▸ **Text segment**:
===============

Girl Fights: In the News, Once Again

Maybe We Need to Take Away Those Cellphones!

J
Welcome to the new spectator sport: girl fights. It seems there's been a recent spate of student fights caught on video and posted to the YouTube website, 2 of the most recent having occurred at a school near me in Harrisburg, PA. Fights in the schoolyard are certainly nothing new; but the advent of new technology such as Twitter and cellphone cameras has upped the ante. Rather than intervene or call for help, spectators are now more inclined to simply whip out their phone and try to capture some video. What's the cachet? They don't get paid for it; apparently, it's just the attention they get via "hits" and comments on their posted video.

More importantly, at least two of the incidents have garnered negative comments about teachers who "don't get involved enough". Even though they called for help, made limited efforts to separate the girls, and remained on the scene to monitor the situation, they came in for quite a bit of negative commentary.

Just for the record, the PSEU (Pennsylvania State Education Association), as well as most school systems, recommend that teachers not get in the middle of violent altercations between students, and certainly not if they are the only adult present. The teacher risks injury to himself; is not able to monitor the rest of the students at the same time; may incite other students to get involved; and risks a lawsuit down the road if he causes some injury to one of the students by using too much force, improper restraining methods, etc. These fights can become vicious; the best strategy is to call for help, send a student for help as well (the adult needs to stay on the scene), and try to disperse, by verbal means, the crowd of students and onlookers that generally forms. It may not sound like much, but there are plenty of educators out there who have suffered injuries, from concussions to stab wounds, while trying to break up a fight.

When I asked a teenager (the daughter of a friend) about the girl fighting video, she said that it was very popular at her school; in fact, there are several girl fight videos available on other sites besides YouTube. The general consensus seemed to be that "girl fights are funnier because they (girls) pull hair and scratch and spit and stuff. And most of it is over stupid stuff like guys or name calling."

This is borne out by several articles available through online sites. In "Girls Are Worse: Ghetto Girls, Tomboys, and the Meaning Of Girl Fights", (Waldron, Linda. Paper presented at the annual meeting of the American Sociological Association, Montreal, Quebec, Canada Aug. 10, 2006) the author recounts several interviews with high school students and peer mediators. A prime catalyst among girls seems to be the age old story of bullying, enhanced by today's technology. Like many students, I came in for my share of bullying in school, but at least it didn't follow me twenty four hours a day, and nasty remarks about me weren't broadcast to the entire world via the Internet. I think this sort of hounding can very quickly drive a teen into the physical aggression realm; living in constant fear and anger, most people are bound to explode at some point.

Professor Kerry Carrington's Offending Youth: Crime, Sex and Justice,( Federation Press, Sydney, 2009), also touches on cyber-bullying, as well as other social factors contributing to the increase in girl fights and physical aggression. "Increases in violence began when girls began moving into drug and street cultures in the 1980's, but the most significant increase in violence was in the past decade."

===============

▸ **Source material**:
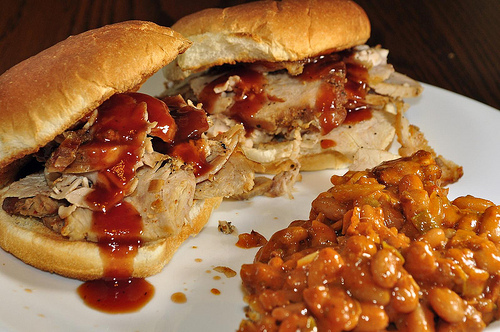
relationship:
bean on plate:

===============

▸ **Given task A**: According to the article on girl fights, where did two of the most recent fights occur?
▸ **Given task B**: Transcribe the article on girl fights from "Girl Fights: In" to "their posted video.".
▸ **Given task C**: Say whether each statement agrees with the article on girl fights, answering yes or no and quoting the deciding words: (i) Spectators are paid for the fight videos they post. (ii) In the incidents that drew criticism, the teachers called for help. (iii) The book by Kerry Carrington places the most significant increase in violence in the 1980's.

▸ **Final result A**: At a school near the writer in Harrisburg, PA.

▸ **Final result B**:
Girl Fights: In the News, Once Again

Maybe We Need to Take Away Those Cellphones!

J
Welcome to the new spectator sport: girl fights. It seems there's been a recent spate of student fights caught on video and posted to the YouTube website, 2 of the most recent having occurred at a school near me in Harrisburg, PA. Fights in the schoolyard are certainly nothing new; but the advent of new technology such as Twitter and cellphone cameras has upped the ante. Rather than intervene or call for help, spectators are now more inclined to simply whip out their phone and try to capture some video. What's the cachet? They don't get paid for it; apparently, it's just the attention they get via "hits" and comments on their posted video.

▸ **Final result C**:
(i) No. "They don't get paid for it"
(ii) Yes. "Even though they called for help"
(iii) No. "but the most significant increase in violence was in the past decade"